Paralleling Turkey’s continued denial of the Armenian genocide — where, aside from massacring 1.5 million Armenians, the Ottoman Turks laid waste to over 2,538 Armenian churches and 451 monasteries — Azerbaijan’s autocratic regime fervently denies not only its systematic and complete destruction of Armenian monuments but [also], rubbing salt on an open wound, denies their very existence.

Turkey’s ties to the hemorrhaging of Armenian history don’t end there. Under the 1921 Turkish-Soviet treaty, Turkey is the protectorate of Nakhichevan.
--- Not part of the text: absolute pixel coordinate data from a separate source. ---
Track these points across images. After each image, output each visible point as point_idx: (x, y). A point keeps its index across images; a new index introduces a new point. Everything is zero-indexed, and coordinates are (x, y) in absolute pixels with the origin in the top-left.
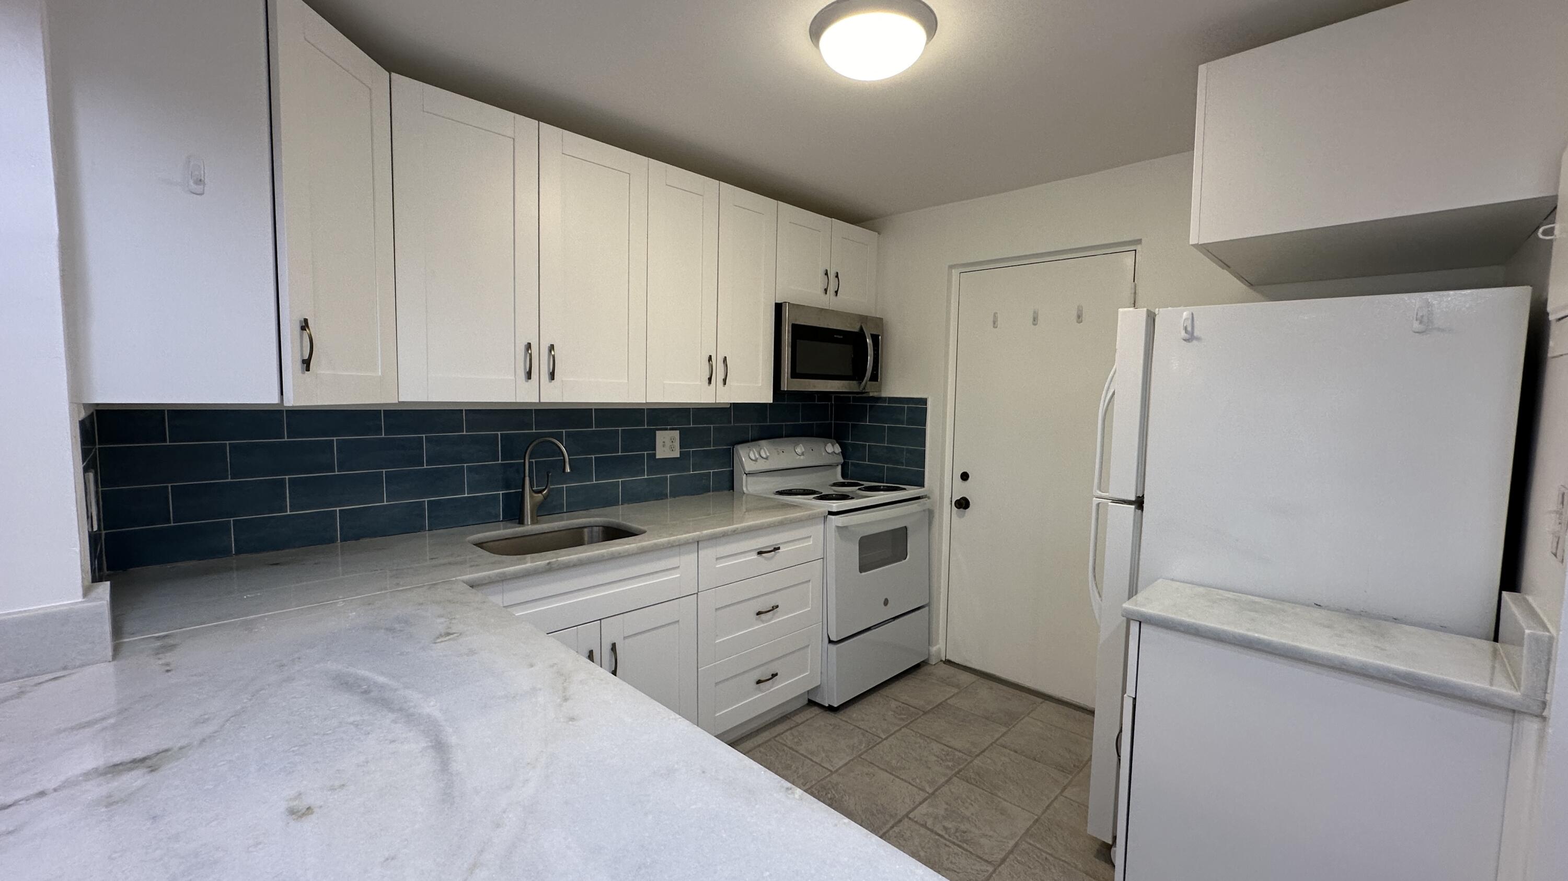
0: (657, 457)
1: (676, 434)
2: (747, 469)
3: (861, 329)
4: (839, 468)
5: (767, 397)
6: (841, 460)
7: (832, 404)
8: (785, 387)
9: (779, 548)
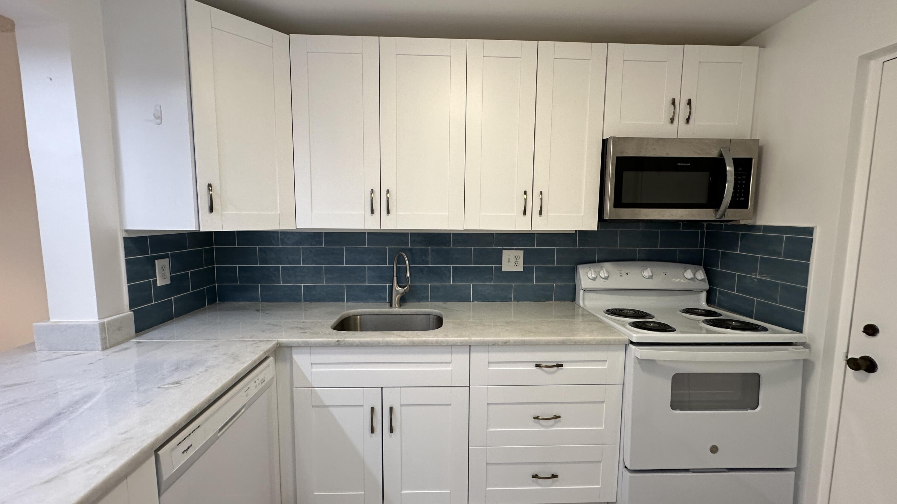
0: (503, 270)
1: (521, 253)
2: (584, 286)
3: (721, 155)
4: (704, 295)
5: (592, 225)
6: (707, 287)
7: (703, 233)
8: (607, 217)
9: (562, 365)
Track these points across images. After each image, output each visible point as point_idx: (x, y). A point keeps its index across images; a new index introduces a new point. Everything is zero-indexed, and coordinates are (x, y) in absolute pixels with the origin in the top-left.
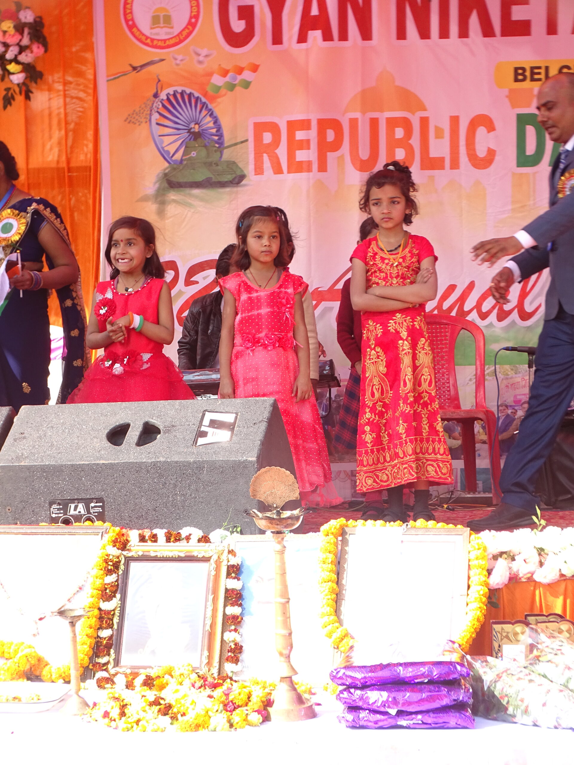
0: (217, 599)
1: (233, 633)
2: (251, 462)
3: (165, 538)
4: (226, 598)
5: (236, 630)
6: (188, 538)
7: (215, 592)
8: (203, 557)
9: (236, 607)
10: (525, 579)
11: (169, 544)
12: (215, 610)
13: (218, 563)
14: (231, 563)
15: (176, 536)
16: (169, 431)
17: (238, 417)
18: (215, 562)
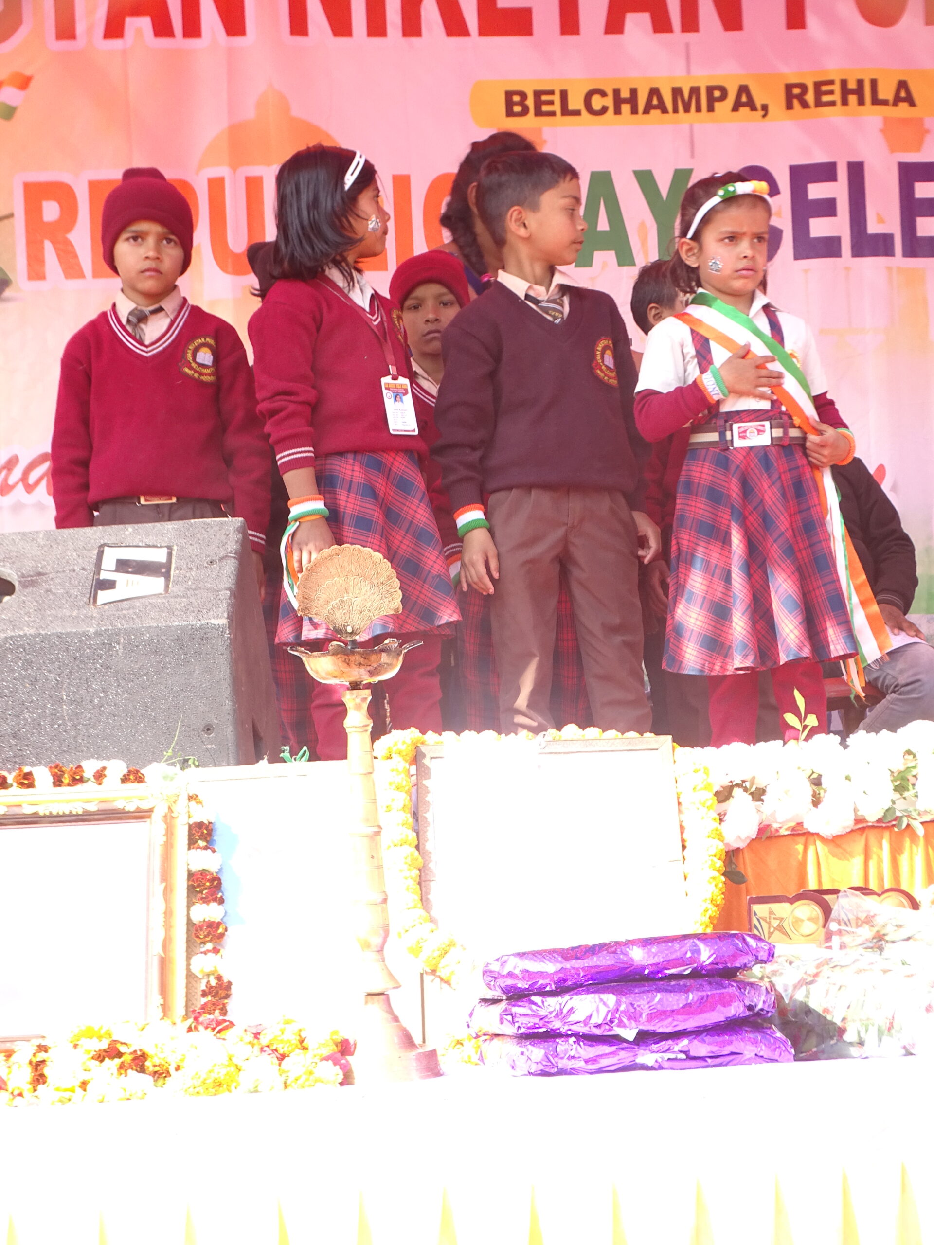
0: (171, 891)
1: (210, 955)
2: (217, 627)
3: (51, 779)
4: (191, 890)
5: (216, 951)
6: (99, 776)
7: (166, 876)
8: (138, 810)
9: (214, 905)
10: (787, 829)
11: (58, 790)
12: (168, 914)
13: (169, 819)
14: (197, 819)
15: (75, 773)
16: (33, 583)
17: (174, 553)
18: (163, 818)
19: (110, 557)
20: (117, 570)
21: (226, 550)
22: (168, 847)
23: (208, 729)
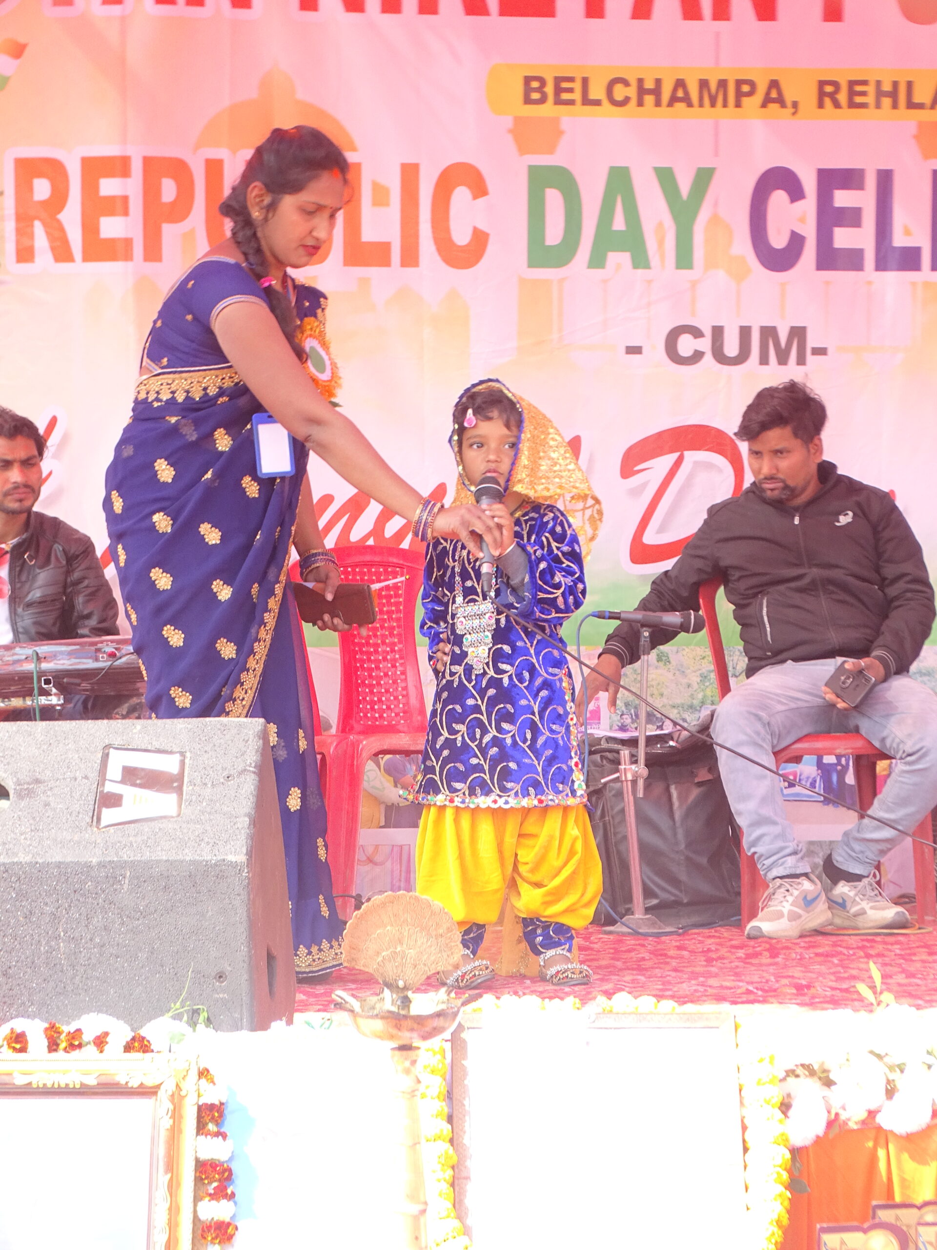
0: (178, 1184)
2: (231, 864)
3: (46, 1043)
4: (198, 1181)
6: (100, 1042)
7: (171, 1165)
8: (142, 1085)
9: (224, 1202)
11: (54, 1055)
12: (174, 1210)
13: (177, 1099)
14: (207, 1099)
15: (73, 1038)
16: (30, 793)
17: (187, 761)
18: (170, 1098)
19: (118, 761)
20: (123, 782)
21: (244, 761)
22: (175, 1133)
23: (220, 976)
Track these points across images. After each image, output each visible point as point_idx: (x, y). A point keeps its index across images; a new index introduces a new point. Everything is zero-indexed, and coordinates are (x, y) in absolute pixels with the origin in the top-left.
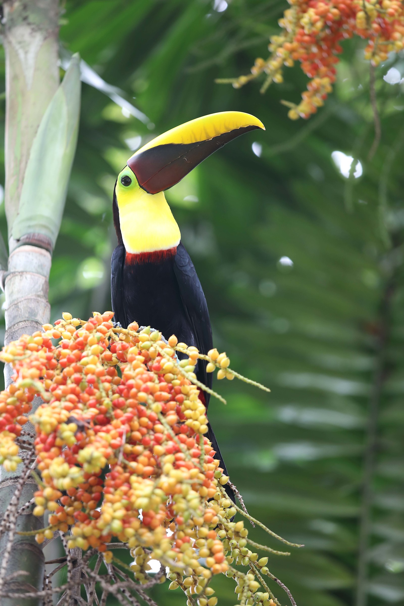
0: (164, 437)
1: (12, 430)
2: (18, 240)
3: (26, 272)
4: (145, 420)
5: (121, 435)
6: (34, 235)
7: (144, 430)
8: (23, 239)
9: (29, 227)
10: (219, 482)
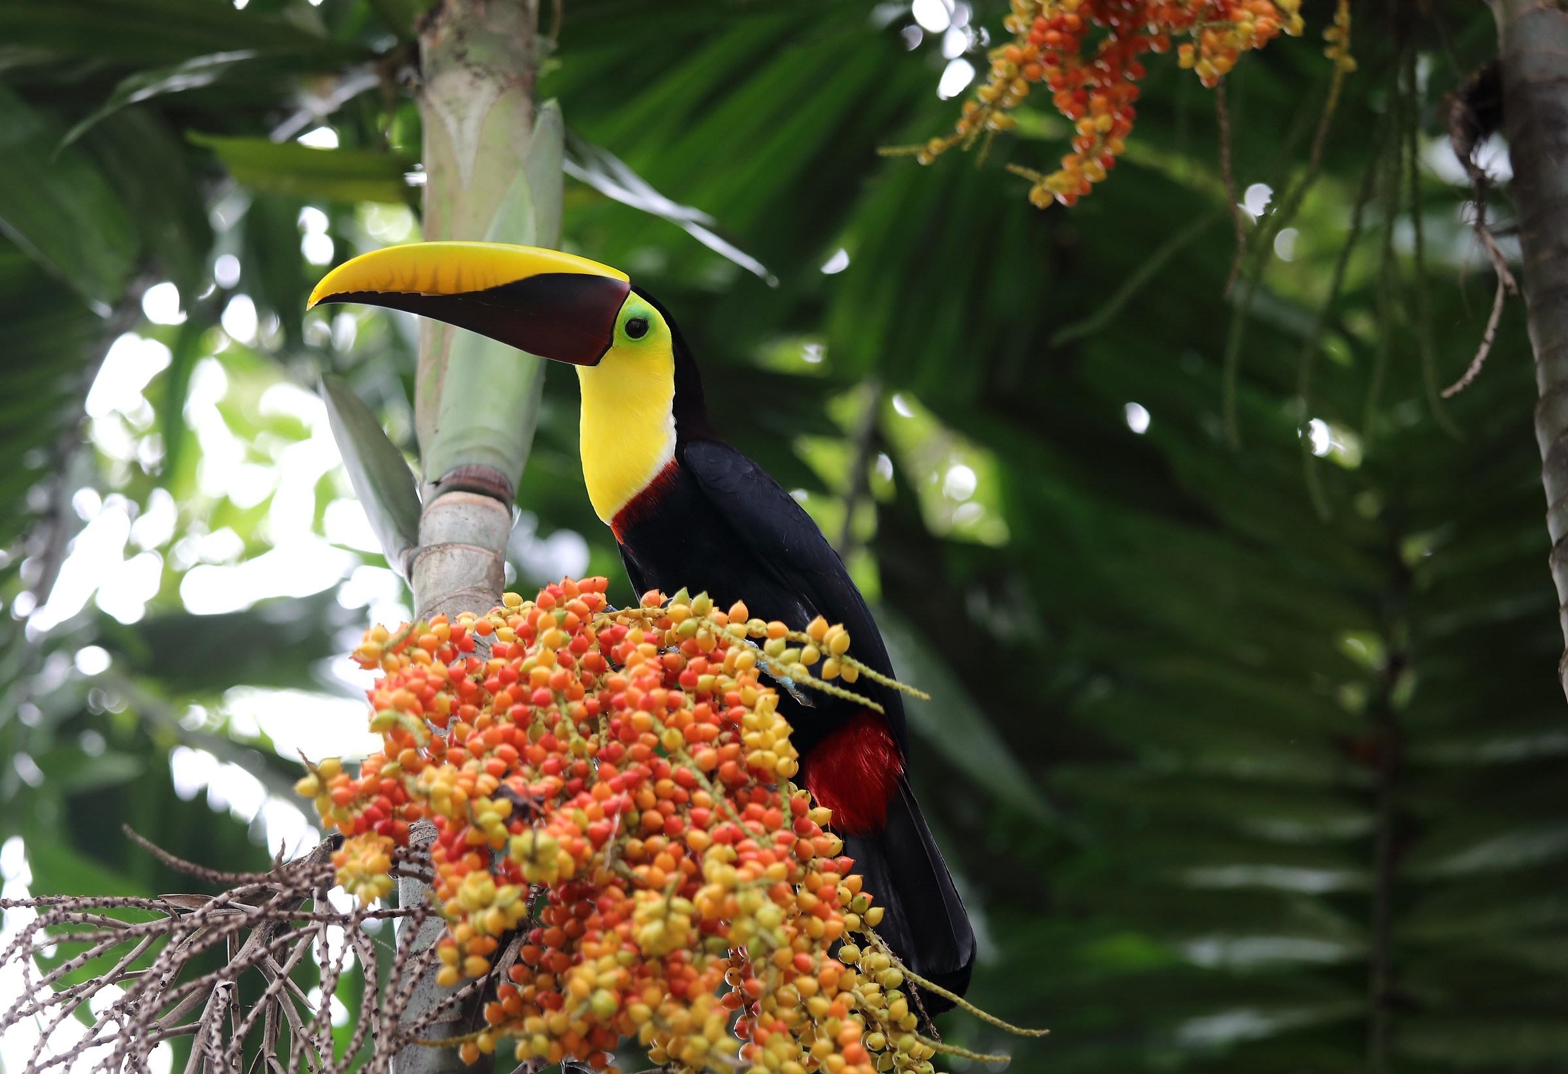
0: (712, 816)
1: (386, 831)
2: (437, 483)
3: (453, 544)
4: (666, 783)
5: (609, 814)
6: (468, 470)
7: (669, 805)
8: (447, 479)
9: (459, 453)
10: (862, 920)
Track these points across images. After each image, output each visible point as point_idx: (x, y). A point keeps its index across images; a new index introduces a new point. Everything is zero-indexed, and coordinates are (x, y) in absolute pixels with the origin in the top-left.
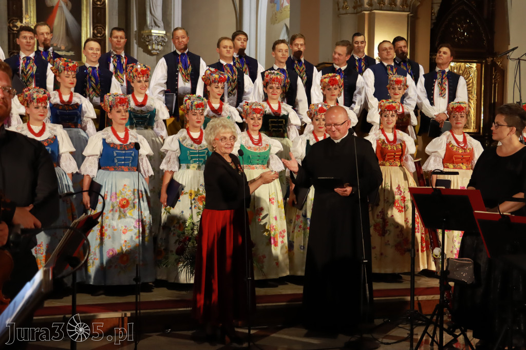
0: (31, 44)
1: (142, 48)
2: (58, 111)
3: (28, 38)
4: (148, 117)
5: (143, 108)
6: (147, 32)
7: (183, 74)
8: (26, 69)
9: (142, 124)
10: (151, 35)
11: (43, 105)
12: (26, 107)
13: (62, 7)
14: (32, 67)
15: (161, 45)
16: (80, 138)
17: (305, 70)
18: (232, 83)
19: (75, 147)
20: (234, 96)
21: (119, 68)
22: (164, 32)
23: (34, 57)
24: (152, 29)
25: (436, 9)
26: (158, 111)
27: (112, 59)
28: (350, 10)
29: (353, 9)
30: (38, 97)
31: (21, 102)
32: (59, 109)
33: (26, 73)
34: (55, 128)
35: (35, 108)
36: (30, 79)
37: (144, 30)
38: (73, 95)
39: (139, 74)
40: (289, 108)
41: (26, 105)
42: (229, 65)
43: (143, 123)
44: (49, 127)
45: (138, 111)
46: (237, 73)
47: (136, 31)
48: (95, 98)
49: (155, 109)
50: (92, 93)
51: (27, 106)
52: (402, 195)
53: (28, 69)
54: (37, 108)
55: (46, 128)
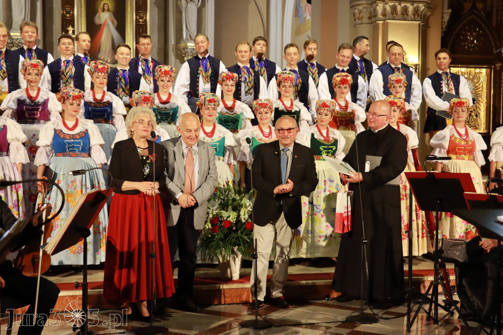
0: (69, 49)
2: (90, 108)
3: (67, 44)
4: (171, 114)
5: (167, 106)
7: (203, 76)
8: (66, 71)
9: (165, 120)
10: (187, 48)
11: (78, 102)
12: (62, 103)
13: (108, 25)
14: (71, 69)
16: (109, 132)
17: (317, 72)
18: (249, 84)
19: (105, 140)
20: (251, 94)
21: (147, 70)
23: (73, 60)
24: (187, 43)
25: (446, 18)
26: (181, 108)
27: (140, 63)
28: (365, 20)
29: (368, 20)
30: (74, 95)
31: (58, 99)
32: (91, 107)
33: (65, 74)
34: (87, 123)
35: (71, 104)
36: (69, 80)
37: (180, 43)
38: (106, 94)
39: (162, 73)
40: (301, 105)
41: (62, 101)
42: (247, 68)
43: (167, 120)
44: (82, 122)
45: (162, 108)
46: (253, 74)
48: (124, 98)
49: (178, 106)
50: (121, 93)
51: (64, 103)
52: (404, 184)
53: (67, 71)
54: (72, 104)
55: (79, 122)
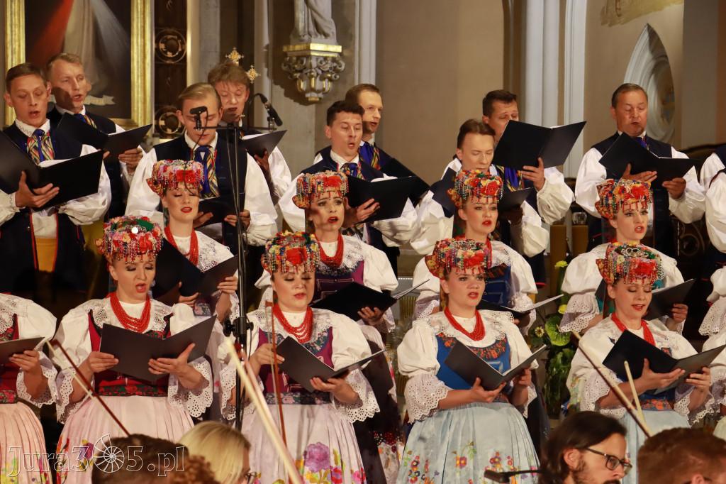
1: (282, 87)
6: (298, 47)
10: (309, 57)
15: (330, 80)
22: (339, 49)
24: (310, 42)
34: (498, 319)
35: (461, 279)
37: (288, 43)
41: (441, 275)
44: (487, 319)
47: (267, 47)
51: (445, 277)
54: (464, 278)
55: (483, 319)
It is widely accepted that Turkey — which, unlike mainland Azerbaijan, has a border with Nakhichevan — supplies the latter with its entire military arsenal.

Albeit never officially confirmed, it stands to reason that Turkey provided the anti-tank mines to blow up all surviving 89 medieval Armenian cathedrals in Nakhichevan between 1996 and 2007.

While Turkey’s siege on Armenian churches and landmarks in the 1915 genocide far exceeds Azerbaijan’s in sheer numbers, traces and recognizable ruins of Armenia’s rich history have endured in Eastern Turkey (what used to be Western Armenia). However, under Azerbaijani occupation, Nakhichevan has been entirely bifurcated from its deep, historical ties to Armenia, which, sanctioned by Azerbaijan, have been forever destroyed.